Şükür, şeker gibi bir bayram tatili daha sona erdi. Şükür dememin tek nedeni, eğer şehirde kalanlardansanız, sabah perdelerinizi açtığınızda, gökyüzü siyahla gri arasıysa, güne mutlulukla başlayip, öyle son bulması için dua edersiniz.

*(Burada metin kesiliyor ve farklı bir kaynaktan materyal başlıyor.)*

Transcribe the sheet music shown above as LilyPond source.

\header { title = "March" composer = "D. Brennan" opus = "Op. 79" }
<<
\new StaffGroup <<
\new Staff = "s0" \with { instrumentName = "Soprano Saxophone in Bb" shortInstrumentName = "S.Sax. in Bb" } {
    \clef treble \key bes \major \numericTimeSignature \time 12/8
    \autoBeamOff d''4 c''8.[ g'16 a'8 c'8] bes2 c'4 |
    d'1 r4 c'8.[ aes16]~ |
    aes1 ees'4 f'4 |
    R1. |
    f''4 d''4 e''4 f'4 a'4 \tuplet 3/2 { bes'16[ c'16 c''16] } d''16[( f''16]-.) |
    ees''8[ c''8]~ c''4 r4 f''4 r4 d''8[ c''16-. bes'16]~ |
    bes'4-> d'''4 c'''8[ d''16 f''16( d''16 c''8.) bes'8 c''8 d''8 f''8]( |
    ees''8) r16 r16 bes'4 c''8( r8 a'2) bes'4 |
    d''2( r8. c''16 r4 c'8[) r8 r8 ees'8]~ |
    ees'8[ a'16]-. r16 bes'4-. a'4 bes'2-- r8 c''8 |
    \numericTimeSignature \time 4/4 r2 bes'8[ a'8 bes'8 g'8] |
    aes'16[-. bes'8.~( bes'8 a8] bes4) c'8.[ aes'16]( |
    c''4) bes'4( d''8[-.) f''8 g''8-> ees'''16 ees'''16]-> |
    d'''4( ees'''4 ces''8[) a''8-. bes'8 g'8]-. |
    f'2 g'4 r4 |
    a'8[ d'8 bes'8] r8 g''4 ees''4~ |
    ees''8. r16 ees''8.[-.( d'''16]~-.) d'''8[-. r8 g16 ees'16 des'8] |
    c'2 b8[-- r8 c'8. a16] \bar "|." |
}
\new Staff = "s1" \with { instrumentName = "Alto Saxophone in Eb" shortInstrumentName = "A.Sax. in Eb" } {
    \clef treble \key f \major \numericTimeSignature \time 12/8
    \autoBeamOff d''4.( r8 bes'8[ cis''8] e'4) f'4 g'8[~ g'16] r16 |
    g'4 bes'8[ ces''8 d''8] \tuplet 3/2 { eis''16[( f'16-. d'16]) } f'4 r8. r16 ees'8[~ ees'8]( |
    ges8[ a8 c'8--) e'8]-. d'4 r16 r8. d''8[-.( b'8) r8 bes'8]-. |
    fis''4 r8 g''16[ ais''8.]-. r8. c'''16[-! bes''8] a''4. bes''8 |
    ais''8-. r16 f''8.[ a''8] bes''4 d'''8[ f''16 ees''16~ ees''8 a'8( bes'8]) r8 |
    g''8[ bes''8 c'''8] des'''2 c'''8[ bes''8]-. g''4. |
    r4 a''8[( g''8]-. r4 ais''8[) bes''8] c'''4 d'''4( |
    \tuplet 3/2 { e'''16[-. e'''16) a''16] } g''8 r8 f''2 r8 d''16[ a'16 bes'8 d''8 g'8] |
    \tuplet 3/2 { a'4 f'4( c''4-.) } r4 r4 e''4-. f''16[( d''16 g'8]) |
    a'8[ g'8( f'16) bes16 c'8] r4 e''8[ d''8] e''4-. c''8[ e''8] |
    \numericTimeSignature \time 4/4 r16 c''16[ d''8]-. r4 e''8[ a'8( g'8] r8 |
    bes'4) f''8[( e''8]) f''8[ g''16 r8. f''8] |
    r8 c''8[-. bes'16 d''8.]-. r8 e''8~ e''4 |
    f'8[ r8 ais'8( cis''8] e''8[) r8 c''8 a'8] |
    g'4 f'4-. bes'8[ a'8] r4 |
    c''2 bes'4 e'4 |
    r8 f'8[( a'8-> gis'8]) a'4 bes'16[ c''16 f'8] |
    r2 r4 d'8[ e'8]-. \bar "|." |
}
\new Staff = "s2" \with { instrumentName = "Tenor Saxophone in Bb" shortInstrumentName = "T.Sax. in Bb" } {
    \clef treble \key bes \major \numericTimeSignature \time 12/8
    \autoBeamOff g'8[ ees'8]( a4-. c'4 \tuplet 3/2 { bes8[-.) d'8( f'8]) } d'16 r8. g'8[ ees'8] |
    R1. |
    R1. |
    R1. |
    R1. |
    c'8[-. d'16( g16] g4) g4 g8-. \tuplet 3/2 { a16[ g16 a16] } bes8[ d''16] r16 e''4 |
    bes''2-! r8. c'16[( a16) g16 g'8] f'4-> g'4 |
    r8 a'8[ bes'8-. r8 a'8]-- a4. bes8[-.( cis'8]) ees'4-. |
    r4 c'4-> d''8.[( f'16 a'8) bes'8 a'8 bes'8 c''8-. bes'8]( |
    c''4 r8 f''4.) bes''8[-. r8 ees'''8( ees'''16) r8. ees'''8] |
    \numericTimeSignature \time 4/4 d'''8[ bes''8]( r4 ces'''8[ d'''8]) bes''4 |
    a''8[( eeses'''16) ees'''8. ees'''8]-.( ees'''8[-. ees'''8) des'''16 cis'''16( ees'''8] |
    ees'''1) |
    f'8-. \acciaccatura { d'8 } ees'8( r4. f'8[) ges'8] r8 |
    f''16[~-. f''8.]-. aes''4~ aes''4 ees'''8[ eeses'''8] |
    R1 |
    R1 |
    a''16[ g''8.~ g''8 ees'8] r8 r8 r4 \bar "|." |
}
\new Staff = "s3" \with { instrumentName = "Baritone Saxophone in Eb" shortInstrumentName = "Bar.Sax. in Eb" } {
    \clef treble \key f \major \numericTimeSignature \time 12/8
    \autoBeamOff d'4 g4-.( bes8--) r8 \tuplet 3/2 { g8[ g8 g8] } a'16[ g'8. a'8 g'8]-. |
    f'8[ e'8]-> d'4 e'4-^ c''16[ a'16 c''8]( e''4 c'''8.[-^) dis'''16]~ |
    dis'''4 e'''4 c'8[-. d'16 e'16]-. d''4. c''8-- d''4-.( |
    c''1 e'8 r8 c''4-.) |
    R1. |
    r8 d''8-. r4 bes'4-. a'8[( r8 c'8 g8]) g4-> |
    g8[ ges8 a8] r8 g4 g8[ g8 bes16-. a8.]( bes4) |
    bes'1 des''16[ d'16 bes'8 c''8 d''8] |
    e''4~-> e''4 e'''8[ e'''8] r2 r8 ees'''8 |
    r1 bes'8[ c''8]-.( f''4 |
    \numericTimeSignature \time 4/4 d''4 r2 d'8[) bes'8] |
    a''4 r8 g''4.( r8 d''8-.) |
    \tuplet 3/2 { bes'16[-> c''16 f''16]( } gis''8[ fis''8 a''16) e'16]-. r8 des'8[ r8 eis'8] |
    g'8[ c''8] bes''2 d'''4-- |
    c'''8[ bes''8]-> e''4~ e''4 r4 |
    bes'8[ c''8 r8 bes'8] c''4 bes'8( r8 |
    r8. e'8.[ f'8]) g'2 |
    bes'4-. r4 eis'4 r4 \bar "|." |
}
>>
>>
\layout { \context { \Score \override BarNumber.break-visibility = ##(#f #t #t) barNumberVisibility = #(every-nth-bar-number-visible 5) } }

Aslında dört gün ne ki, ancak dinlenip öğle uykularına alışmaya başlıyorsunuz. Bu sene arada kalan saatlerin önemli bir bölümünü eş dosta bayram ziyaretleri yaparak geçirdim. Eşimle girdiğimiz her pastanede kasanın önüne müşterilere ikram için yerleştirilen şeker tabaklarını, sırf reddetmek ayıp olur diye iki sana / üç bana afiyetle yiyip, dükkandan çıktık. Misafirliğe gittiğimiz dostların uzattığı bayram şekerini yememek, görgüsüzlük kapsamına girdiğinden önce onların ikram ettiği çikolatayı, on dakika sonra bizim getirdiğimiz kutunun çikolatasını tatmak durumundaydık. Sohbet koyulaştıktan az sonra, Şeker Bayramında bir tatlı verilmez mi? Şekerpare de pek güzeldi..
Gerçekten bu sene bayram ziyaretlerimiz peşpeşe sıralandı. Öyle denk geldi; çok da iyi oldu. Umarım bu arada kolesterol bayramları atlıyordur. Zira evde olduğumuz saatlerde, ay, hafif yiyelim diye atıştırdıklarımız, ne kadar hafifti, tartışılır.
Bu tatilin en güzel tarafı doyasıya kitap okumaktı. Yürüme mesafesinden öte, herhangi bir yere gitmeyi reddettim. Hiçbir sanatsal faaliyete katılmadım. Hatta, sinema ilanlarında pek de hevesle bakmadığım, Metin Akpınarın başrolünü üstlendiği Döngel Kârhanesi filmine de gittim. Önyargıları kırmak, ne kadar zor! Hiç de küçümsenecek bir film değil; tam tersine, bayıldım.
Pazartesi sabahı, çalar saatin sesiyle sıçradım. Hala, uykum var. Olamaz dedim. Dört günde uykumu almış olmalıydım. Kahvaltı ederken, saatime baktım, kalkmama daha bir saat var. Alarm, yaz saatinde kurulu kalmış!
Genelde tatil dönüşleri işyerlerinde hafif bir rehavet görülür. Baktım, bu kez herkes zamanından önce işe gelmiş. Sohbet veya bilgilendirme, çabuk bitmiş, bilgisayarlar açılmış, gelen 1500 e-posta elden geçiyor... Akşam oldu, hala şikayet eden yok. Hayırlısı.
* * *
Şeker Bayramının ilk günü Roş Hodeşti. Roş Hodeşte hava durumu nasılsa, bütün ay öyle geçer, derler. Anlaşılan Kasım ayında güneşli günler beklemeyip, içimizi güneşli tutmakta yarar var. Zaman çabuk akıp gidiyor. Aralık deyince, Hanuka kapımızda. Işıl ışıl bir bayram. Bu arada Gözlemde farklı tasarımda Hanukiyalar bulunduğunu unutmayın. Kimi klasik, kimi art-nouveau. Aklınızda olsun. Hanukayla birlikte Woody Allen da 29 Kasımda İstanbulda olacak. Hoş bir rastlantı.
İlk kez turneye çıkan sanatçı, artık sahnede Noel ezgileri mi, yoksa Hanuka melodileri mi çıkarır saksafonundan, bilinmez. Ne de olsa sanat evrensel.